_Source extract_:
March 31, 2005


"Working to Ensure Corporate Integrity" (Ito-Yokado Co.)

Keywords: Newsletter 

JFS Newsletter No.31 (March 2005)

Staff writer Eriko Saijo

Supermarkets are essential in daily life in many cities of the world. Large self-service retailers that sell groceries and apparel have made our lives more affluent and convenient. Meanwhile, the soaring consumption of materials and energy to maintain our lifestyles based on mass production and consumption generates massive amounts of waste and has negative impacts on nature.

Against such a background, more and more people in Japan are reconsidering their lifestyles. What kinds of changes does this mean for retailers, who play such an important role in the lifestyles of consumers?

Ito-Yokado Co., a leading general merchandise retailer in Japan, has 177 stores in 25 prefectures. The company posted about 1.4748 trillion yen (about U.S.$14 billion) in annual sales (February 2004), which means average daily sales of over 20 million yen (about U.S.$194,000) at each store. Established in 1920, the company now has about 47,400 employees, about 70 percent of whom are part-timers. The company opened its first store in China in 1997 and now operates five stores there.

What roles do retailers play in creating a sustainable society? Ito-Yokado believes the most important thing is to reduce the environmental impacts of retailing businesses. This is associated with examining the entire lifecycle of merchandise, from purchasing, production, and distribution, through to consumption and disposal by customers, along with proposing a sustainable lifestyle to customers. The company thinks it is essential for future retailers to change consumer behavior to make it more environmentally friendly, safety- and security-conscious, and sustainable, as well as make lifestyle suggestions.

The keys are to offer merchandise with sustainability in mind and to focus more on sustainable sales activities. These are, however, not easy to do.

Ito-Yokado has a relationship with various stakeholders such as customers, suppliers, local residents and governments, stockholders and the natural environment. It is necessary to address conflicting interests, solve difficulties, and fulfill its responsibility to society as a retailer.

People have various opinions about plastic shopping bags, for example. In Japan, about 30.5 billion plastic bags are consumed annually, equivalent to 558,000 kiloliter of crude oil (calculation by Japan Polyolefin Film Industry Trade Association). To reduce the use of plastic bags, the Ito-Yokado asks customers to bring their own shopping bags and offers incentive stamp cards for those that do. Customers will get one stamp every time he or she refuses to receive plastic bags. A card filled with 20 stamps can be used as a shopping certificate worth 100 yen (about U.S.$1). Despite this, only 6.3 percent of customers at the food department bring their own shopping bags.

Consumer organizations that are proactive in their approaches to curb global warming request that Ito-Yokado do more to reduce the use of plastic bags, even if it has to charge fees to customers. On the other hand, many people are opposed to the idea of asking the consumers to pay for a service that until now has been free, because they think the plastic bags are necessary to carry different types of merchandise, for instance hot and cold products, hard and soft products, or products that may leak. Meanwhile, some customers would prefer to use plastic bags for the sake of convenience, even if they have to pay a small fee.

Apart from that, the company is also dealing with how to reduce the use of plastic food trays and containers. Because of Japan's aging society and dwindling birthrates, an increasing number of people live alone or have small families. As a result, single-unit sales and small package sizes have become popular. The company has reduced the weight per container as far as possible, but to meet the needs of customers it cannot avoid increasing the numbers of small containers sold.

_Provided data_:
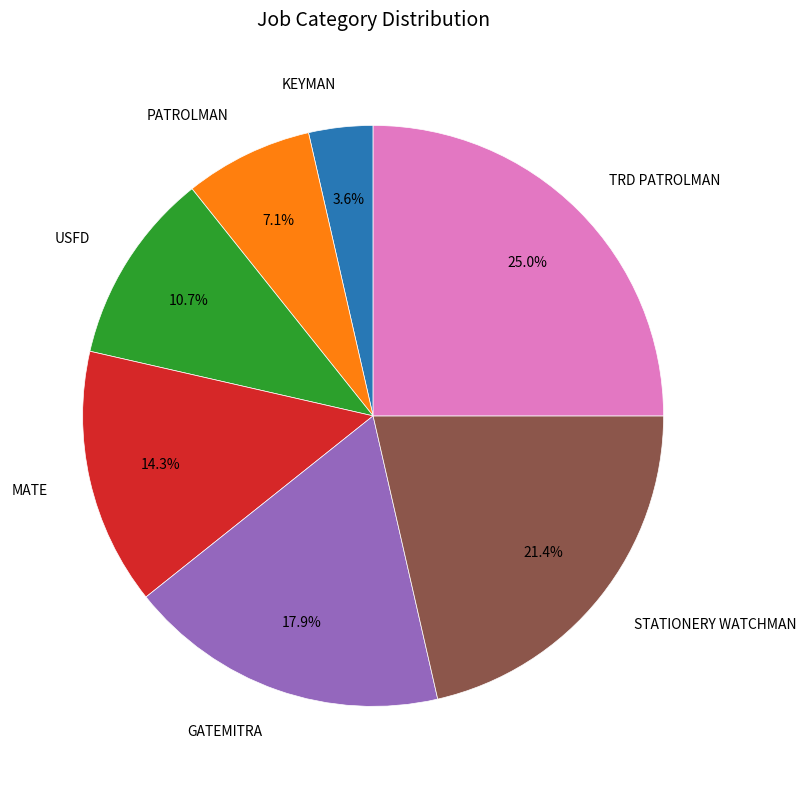

How many slices are in this pie chart?

7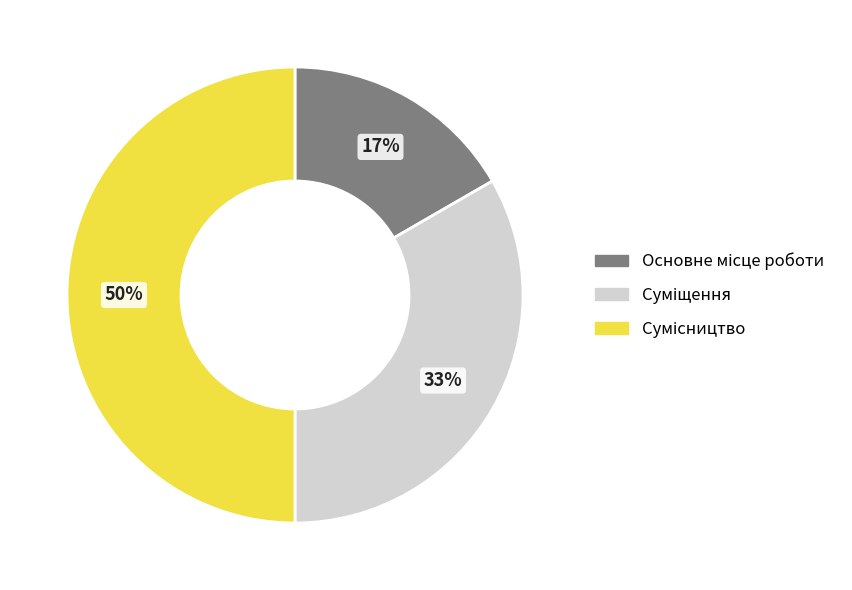

To the nearest percent, what is the difference between the largest and smallest slice percentages?

33%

_Required actions_:
(1) Answer these from the article on Ito-Yokado:
(a) How many stores does the company have, and in how many prefectures?
(b) How many stamps fill a stamp card, and what can a full card be used as?
(c) What percentage of customers at the food department bring their own shopping bags?
(2) Carry the article on Ito-Yokado forward, picking up after its last sentence about small containers.

_Answers to each task_:
(1)
(a) 177 stores in 25 prefectures.
(b) 20 stamps; a full card can be used as a shopping certificate worth 100 yen (about U.S.$1).
(c) 6.3 percent.

(2)
The company believes that the key to resolving such dilemmas is, first and foremost, dialogue with the stakeholders. The company reviews its operation daily on the basis of dialogue with stakeholders. Their approach to solving the issue of plastic bags and containers is to listen to what the stakeholders have to say, but at the same time keeping up the level of their services and exploring and trying out ways that have less impact on the environment but are beneficial to the company.

Here we introduce two initiatives by Ito-Yokado that resulted from this dialogue. The first one is the "labeling improvement project" that began in March 2002. In Japan, since 2001, there has been a bout of incidents involving fraudulent labeling about the place of production of foods including meat, rice and tea. Comments from customers are still dominated by suspicions and requests about accuracy and correctness of food labeling.

To begin with, the company thoroughly reviewed its food labeling system, which many felt was confusing. It made sure that the place of production was printed before the name of the product, prohibited descriptions such as "fully ripe" or "choice" that may mislead consumers about product quality, and set new standards on how to indicate sizes and quantities.

Furthermore, four staff now make surprise visits to stores all over Japan twice a year for inspection. They walk through the shop floor with the store managers and the sales floor managers to undertake "store label checks" by examining the labels and conducting interviews. To promote further improvements, the evaluation results of each store will be quantified and announced publicly.

Also, descriptions in advertising media such as newspaper inserts and pamphlets are strictly checked beforehand by the office of the company's "Fair Trade Committee." Each time the company plans for a sale, this office, responsible persons in product departments, and members of sales promotion departments will get together to discuss and verify whether the set sales prices and the descriptions (labels) are appropriate. The final advertising media will be checked by the office once again before delivery to customers.

Another example was to develop in May 2002 products under Ito-Yokado's house brand, "Made in Japan," to meet customer demands for safety and security, and the credibility the customers are hoping to entrust in the company. Nearly 80 percent of the clothing and 30 percent of household goods sold at Ito-Yokado stores are manufactured overseas. However, customer demands for safe and secure food and for identification of the source of production have expanded to the realm of clothing and household goods. A growing number of customers feel that domestically-made products offer what they want in terms of quality and technology, which triggered the development of the new brand.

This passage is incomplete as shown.